Imagem: coletivo Aluguel em Crise

*Renato Abramowicz Santos

Ao longo do “Seminário internacional Moradia de Aluguel na América Latina: Estado, finanças e mercados populares” tivemos diversas apresentações, a partir de distintas realidades e países de origem, abordando a questão do aluguel, seja o formalizado, seja em seus arranjos informais. O tema foi aprofundado também nos seus efeitos perversos, – agravados pela pandemia, constituindo uma verdadeira “crise dos aluguéis” como mostraram os trabalhos da Mesa 11. Também foi abordado no Seminário as novas dimensões políticas: os movimentos sociais já consolidados ou em novas formas de organização e mobilização em torno do tema, ainda em gestação.

No caso do Brasil, pudemos ouvir, na mesa 13, a partir do relato de Giulia Pereira Patitucci e Juliana Veshagem Quarenta, experiências envolvendo a população em situação de rua e suas reivindicações políticas, históricas, mas também as que se fortaleceram durante a deflagração da pandemia no Brasil, na qual essa foi uma das populações mais desamparadas de qualquer política pública de prevenção e cuidado, apesar da formulação e reivindicação de políticas e ações alternativas e possíveis.

Ainda no Brasil, também na Mesa 13 tivemos a oportunidade de dialogar com uma movimentação política nova, organizada em torno do problema de custear o aluguel em um momento de acirramento da crise econômica, de desemprego e de queda dos rendimentos, situação agravada pela emergência pandêmica: a construção do coletivo Aluguel em Crise, cuja aposta política se faz na organização e representação dos inquilinos contra os despejos individuais, nesse primeiro momento sobretudo na cidade de São Paulo.

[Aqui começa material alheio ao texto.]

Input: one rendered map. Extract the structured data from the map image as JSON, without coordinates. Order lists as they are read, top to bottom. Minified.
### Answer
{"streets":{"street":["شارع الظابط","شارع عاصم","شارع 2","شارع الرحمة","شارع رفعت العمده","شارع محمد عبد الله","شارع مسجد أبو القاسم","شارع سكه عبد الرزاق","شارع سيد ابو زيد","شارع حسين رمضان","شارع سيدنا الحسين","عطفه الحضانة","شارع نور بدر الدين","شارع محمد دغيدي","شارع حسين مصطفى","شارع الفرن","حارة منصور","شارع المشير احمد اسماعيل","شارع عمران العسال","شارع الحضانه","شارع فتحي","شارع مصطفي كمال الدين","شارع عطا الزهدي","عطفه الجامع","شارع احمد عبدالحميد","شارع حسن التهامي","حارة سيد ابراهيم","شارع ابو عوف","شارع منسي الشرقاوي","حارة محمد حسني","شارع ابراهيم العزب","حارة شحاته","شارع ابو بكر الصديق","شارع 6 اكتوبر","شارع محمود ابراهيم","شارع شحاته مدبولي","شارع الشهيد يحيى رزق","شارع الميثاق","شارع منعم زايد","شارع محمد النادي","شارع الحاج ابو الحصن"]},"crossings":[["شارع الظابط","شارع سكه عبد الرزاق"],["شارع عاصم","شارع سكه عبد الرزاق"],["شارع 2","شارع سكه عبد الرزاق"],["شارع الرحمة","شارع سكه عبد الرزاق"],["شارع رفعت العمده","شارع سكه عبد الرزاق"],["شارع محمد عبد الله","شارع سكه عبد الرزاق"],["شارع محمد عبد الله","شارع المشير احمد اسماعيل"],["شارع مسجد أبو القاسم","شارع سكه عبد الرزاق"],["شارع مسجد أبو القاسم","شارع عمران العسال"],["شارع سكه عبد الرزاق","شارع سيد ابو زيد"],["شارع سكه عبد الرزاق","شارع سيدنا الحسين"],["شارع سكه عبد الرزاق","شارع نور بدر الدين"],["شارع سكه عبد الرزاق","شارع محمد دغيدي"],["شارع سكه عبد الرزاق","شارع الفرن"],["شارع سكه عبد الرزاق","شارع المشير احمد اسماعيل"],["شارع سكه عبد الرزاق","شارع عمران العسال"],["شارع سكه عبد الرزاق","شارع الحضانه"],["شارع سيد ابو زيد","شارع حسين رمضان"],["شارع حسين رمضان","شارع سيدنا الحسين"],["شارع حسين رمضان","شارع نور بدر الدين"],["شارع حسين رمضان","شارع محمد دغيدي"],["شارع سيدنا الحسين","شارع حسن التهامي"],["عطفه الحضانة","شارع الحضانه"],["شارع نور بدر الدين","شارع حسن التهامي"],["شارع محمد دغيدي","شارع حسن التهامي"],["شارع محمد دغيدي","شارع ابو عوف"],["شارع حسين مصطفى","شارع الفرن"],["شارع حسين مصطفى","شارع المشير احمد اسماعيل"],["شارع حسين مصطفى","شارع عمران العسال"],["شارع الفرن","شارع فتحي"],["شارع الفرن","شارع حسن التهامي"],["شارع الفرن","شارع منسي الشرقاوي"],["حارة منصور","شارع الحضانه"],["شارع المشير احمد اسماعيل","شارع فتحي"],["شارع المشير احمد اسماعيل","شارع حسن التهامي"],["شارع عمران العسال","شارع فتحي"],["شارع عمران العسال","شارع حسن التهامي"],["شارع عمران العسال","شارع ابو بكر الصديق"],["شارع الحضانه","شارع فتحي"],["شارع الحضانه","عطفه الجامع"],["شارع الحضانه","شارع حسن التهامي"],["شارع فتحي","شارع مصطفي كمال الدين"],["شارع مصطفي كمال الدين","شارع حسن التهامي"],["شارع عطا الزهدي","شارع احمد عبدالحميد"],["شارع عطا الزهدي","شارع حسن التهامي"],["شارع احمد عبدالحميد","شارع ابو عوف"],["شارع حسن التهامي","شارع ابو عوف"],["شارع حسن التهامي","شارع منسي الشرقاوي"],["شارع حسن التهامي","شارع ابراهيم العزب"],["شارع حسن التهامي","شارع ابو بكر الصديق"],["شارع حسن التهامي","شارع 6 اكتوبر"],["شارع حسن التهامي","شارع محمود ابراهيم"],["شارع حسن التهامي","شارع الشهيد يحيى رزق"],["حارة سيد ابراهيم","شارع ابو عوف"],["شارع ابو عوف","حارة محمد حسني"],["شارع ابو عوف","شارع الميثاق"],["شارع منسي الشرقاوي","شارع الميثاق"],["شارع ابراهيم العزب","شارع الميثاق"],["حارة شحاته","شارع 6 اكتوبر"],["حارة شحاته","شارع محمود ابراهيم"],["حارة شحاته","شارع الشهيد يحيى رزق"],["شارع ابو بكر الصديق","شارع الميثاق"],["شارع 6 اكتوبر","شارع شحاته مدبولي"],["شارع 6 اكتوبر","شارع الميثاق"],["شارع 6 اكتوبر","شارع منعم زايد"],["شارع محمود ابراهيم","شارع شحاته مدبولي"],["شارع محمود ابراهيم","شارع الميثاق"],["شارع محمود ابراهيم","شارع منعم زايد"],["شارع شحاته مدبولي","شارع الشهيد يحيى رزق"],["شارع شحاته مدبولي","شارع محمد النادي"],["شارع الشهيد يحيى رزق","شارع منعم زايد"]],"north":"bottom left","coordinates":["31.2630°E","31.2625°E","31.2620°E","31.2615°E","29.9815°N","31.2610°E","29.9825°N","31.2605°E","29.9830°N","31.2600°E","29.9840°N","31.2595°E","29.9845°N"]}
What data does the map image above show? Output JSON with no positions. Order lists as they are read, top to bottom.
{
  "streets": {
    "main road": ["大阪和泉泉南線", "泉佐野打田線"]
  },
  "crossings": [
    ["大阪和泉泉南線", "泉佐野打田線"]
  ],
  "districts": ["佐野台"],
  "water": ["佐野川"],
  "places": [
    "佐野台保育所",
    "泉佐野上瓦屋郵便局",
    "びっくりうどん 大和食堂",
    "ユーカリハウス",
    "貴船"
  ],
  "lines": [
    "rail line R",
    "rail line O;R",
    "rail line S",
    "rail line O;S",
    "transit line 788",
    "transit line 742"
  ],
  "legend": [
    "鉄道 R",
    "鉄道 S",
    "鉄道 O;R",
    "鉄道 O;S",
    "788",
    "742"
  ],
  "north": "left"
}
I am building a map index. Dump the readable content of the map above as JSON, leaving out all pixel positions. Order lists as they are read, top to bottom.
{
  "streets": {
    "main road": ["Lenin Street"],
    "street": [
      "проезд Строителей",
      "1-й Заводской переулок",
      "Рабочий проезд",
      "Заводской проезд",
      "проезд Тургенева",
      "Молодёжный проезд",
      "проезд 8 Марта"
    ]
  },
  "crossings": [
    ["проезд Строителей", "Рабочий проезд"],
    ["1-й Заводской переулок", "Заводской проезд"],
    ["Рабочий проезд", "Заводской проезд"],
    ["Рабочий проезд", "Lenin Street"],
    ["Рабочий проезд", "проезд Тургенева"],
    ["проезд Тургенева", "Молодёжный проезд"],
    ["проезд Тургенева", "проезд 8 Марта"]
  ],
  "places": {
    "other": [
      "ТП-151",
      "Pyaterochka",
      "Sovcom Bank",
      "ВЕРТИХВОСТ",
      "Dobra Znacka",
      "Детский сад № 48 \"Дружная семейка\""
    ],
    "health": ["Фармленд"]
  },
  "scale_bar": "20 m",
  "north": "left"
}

Se, por um lado, o enfrentamento do custo do aluguel, seja do formal ou do informal, é pauta central e antiga na mobilização de base dos tradicionais movimentos de moradia da cidade — inclusive, a relação entre o preço dos aluguéis e movimentos de moradia e ocupações foi trazido por Marília Bello na Mesa 11 – por outro lado, novos atores, novas pautas, novos repertórios de práticas e lutas parecem estar sendo planejadas e gestadas, no esforço de somar e articular com as histórias e movimentos que os precedem. Esta articulação também apareceu no seminário com pessoas em situações ainda muito frágeis e vulneráveis para conseguir se organizar, como notamos em alguns casos, como, por exemplo, de migrantes, sobretudo aqueles fora de qualquer rede protetiva, de acolhimento e/ou de organização política — como foi exposto na Mesa 11 por Bianca Apolinario Faria.

Ainda na mesa 13, foi possível conhecer relatos e realidades de outros países da América Latina sobre ativismos e agenciamentos que se constroem, por exemplo, a partir de uma agenda e mobilizações pautadas pelo gênero. É o caso das análises em torno do acesso ao aluguel em Córdoba (Argentina) segundo uma perspectiva de gênero ou nas formas de integração – e segregação – urbanas promovidas pelo Estado chileno e seus efeitos, sobretudo para as mulheres.

O papel do Estado costuma ser central e estruturante das linhas de análise e pesquisa sobre o urbano, conduzindo as leituras tanto em relação à dimensão de formulação quanto à reivindicação de políticas públicas. Este é o caso, por exemplo, da experiência dos casos de aluguel protegido no Chile, apresentada por Ignacio Silva, Loreto Wahr e Tomás Lagos na Mesa 12. E também dos embates e confrontos que se deflagram contra as instâncias, agentes, normativas e ordens estatais, tema discutido ao longo da mesa 6 sobre despejos e remoções.

Com relação a essa centralidade do Estado nas análises sobre o urbano, observamos uma certa inflexão e deslocamento do consenso e das convergências das cidades latinoamericanas apresentados até então ao assistir o relato de Rigel Sergent sobre a experiência de “Duas décadas de luta inquilina na Venezuela”, na Mesa 13. Nesta, a mobilização e reivindicação dos movimentos sociais encontraram mais abertura, espaço de diálogo e de ressonância para a construção e implementação de políticas habitacionais, transformando o caráter e dimensão dos ativismos e dos movimentos venezuelanos e, também, produzindo outros embates e desafios. Outra possibilidade de produção autônoma relacionada ao aluguel foi descrita por José Tomás Lisboa, na Mesa 12, que falou sobre a experiência das Community Land Trusts, ainda com pouca tradição na América Latina.

O  tema das resistências e ativismos em torno do aluguel parece ainda uma temática nova na América Latina. Porém, a oportunidade da troca de experiências, a retomada de uma história preterida e ofuscada pelas políticas e reivindicações da casa própria, apareceram neste Encontro como agenda de pesquisa – e de ação política – em plena ascensão.

*Doutorando na FFLCH-USP e pesquisador do LabCidade.